──────── EXTRAHIERTER TEXT

„Black Lives Matter“-Debatte: Rassismus ist keine Einbahnstraße!

Der aktuelle Rassismus-Diskurs führt teils zu „Othering“ – dem gutgemeinten, aber nicht zielführenden Andersmachen von anderen.

Illustration: Katja Gendikova

Rassismus ist real. Er ist ernst und lässt sich nicht ignorieren. Rassisten diskriminieren, verfolgen und töten andere Menschen aufgrund ihrer Hautfarbe, ihrer Herkunft, ihres „Andersseins“. Die brutale, enthemmte Gewalt des amerikanischen Polizisten gegen George Floyd wühlt auf und erzeugt Wut. Zu Recht führen solche Vorfälle dazu, die eigene Haltung, die eigene Gesellschaft zu hinterfragen. Zu Recht lösen sie Debatten aus. Das ist lebensnotwendig für die Demokratie.

────────────────

▶ [DIE AUFGABE]:
Gib aus dem Text zur Rassismus-Debatte den Abschnitt wortgetreu wieder, der bei „Illustration: Katja Gendikova“ beginnt und bei „für die Demokratie.“ endet.

──────── BEREITGESTELLTE EINTRÄGE

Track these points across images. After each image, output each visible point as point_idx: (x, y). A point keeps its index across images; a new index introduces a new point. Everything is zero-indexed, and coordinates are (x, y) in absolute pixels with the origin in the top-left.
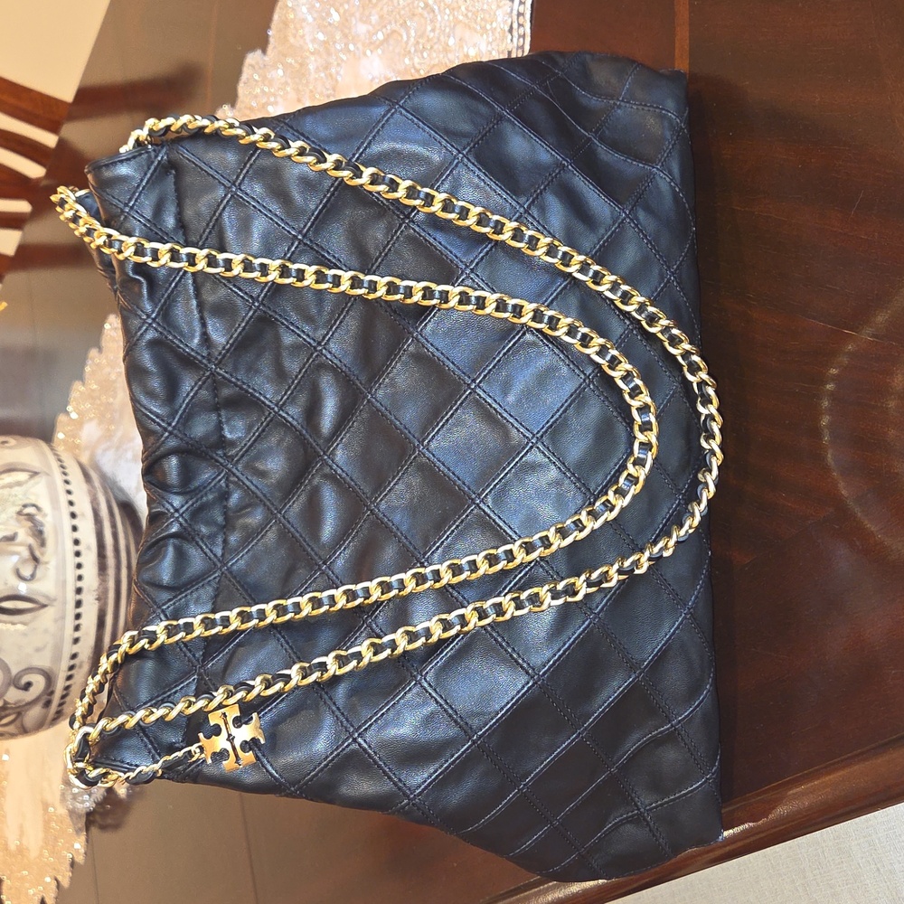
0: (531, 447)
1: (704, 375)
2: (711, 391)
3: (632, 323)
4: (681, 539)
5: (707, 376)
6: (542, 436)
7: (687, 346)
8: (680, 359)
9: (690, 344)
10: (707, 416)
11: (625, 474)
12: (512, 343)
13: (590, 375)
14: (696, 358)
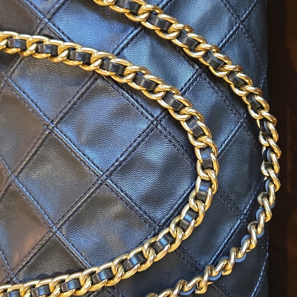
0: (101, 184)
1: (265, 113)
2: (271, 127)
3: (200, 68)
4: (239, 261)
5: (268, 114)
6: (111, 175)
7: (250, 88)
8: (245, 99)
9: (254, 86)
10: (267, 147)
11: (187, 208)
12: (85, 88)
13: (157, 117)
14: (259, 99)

────────────────
──────── BEREITGESTELLTE EINTRÄGE

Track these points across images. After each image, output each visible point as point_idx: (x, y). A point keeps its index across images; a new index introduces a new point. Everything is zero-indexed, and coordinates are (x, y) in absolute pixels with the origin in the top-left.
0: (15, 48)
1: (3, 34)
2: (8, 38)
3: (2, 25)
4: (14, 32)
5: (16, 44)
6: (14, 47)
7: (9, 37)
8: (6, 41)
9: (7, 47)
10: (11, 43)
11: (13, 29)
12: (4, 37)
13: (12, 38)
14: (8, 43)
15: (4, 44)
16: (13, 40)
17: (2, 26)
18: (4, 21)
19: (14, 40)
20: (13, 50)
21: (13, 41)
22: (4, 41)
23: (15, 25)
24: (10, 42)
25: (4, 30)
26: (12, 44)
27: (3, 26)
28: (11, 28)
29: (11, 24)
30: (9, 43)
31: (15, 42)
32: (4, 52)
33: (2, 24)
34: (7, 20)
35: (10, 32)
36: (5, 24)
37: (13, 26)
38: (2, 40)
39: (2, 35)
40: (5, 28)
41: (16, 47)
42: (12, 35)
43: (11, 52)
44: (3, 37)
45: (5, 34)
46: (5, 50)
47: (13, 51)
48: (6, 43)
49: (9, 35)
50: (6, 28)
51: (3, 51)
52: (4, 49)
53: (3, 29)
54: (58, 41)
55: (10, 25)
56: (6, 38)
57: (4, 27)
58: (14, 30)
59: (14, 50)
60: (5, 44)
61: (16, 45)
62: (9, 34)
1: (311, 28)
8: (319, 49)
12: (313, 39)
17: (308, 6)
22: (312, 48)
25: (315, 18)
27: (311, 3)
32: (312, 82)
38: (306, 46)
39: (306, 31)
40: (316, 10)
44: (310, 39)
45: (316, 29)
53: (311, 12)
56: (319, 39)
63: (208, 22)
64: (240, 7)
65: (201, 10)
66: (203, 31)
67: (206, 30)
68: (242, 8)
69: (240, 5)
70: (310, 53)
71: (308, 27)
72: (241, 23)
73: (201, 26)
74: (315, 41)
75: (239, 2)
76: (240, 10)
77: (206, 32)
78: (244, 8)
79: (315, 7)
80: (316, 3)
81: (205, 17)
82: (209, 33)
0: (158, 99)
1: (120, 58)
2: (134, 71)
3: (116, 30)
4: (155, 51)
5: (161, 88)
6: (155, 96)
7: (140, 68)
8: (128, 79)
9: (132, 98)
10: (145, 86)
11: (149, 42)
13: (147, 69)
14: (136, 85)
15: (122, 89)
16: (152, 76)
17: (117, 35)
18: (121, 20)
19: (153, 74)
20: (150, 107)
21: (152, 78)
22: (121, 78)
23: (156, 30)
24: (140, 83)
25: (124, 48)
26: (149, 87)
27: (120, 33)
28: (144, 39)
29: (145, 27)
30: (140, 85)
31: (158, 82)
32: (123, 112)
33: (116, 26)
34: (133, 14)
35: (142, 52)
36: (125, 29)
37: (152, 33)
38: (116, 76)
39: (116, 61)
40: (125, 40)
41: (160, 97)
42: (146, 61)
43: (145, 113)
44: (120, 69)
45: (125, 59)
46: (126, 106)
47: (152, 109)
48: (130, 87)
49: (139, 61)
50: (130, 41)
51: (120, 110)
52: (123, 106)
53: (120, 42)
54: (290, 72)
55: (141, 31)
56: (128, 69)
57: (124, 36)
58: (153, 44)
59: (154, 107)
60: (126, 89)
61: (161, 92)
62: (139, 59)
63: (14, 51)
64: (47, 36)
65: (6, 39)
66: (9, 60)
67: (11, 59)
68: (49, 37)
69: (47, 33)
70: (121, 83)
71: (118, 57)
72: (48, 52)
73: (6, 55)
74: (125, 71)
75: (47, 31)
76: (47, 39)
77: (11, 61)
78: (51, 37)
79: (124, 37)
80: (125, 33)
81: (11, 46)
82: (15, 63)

────────────────

▶ [LÖSUNG DER AUFGABE]:
Illustration: Katja Gendikova

Rassismus ist real. Er ist ernst und lässt sich nicht ignorieren. Rassisten diskriminieren, verfolgen und töten andere Menschen aufgrund ihrer Hautfarbe, ihrer Herkunft, ihres „Andersseins“. Die brutale, enthemmte Gewalt des amerikanischen Polizisten gegen George Floyd wühlt auf und erzeugt Wut. Zu Recht führen solche Vorfälle dazu, die eigene Haltung, die eigene Gesellschaft zu hinterfragen. Zu Recht lösen sie Debatten aus. Das ist lebensnotwendig für die Demokratie.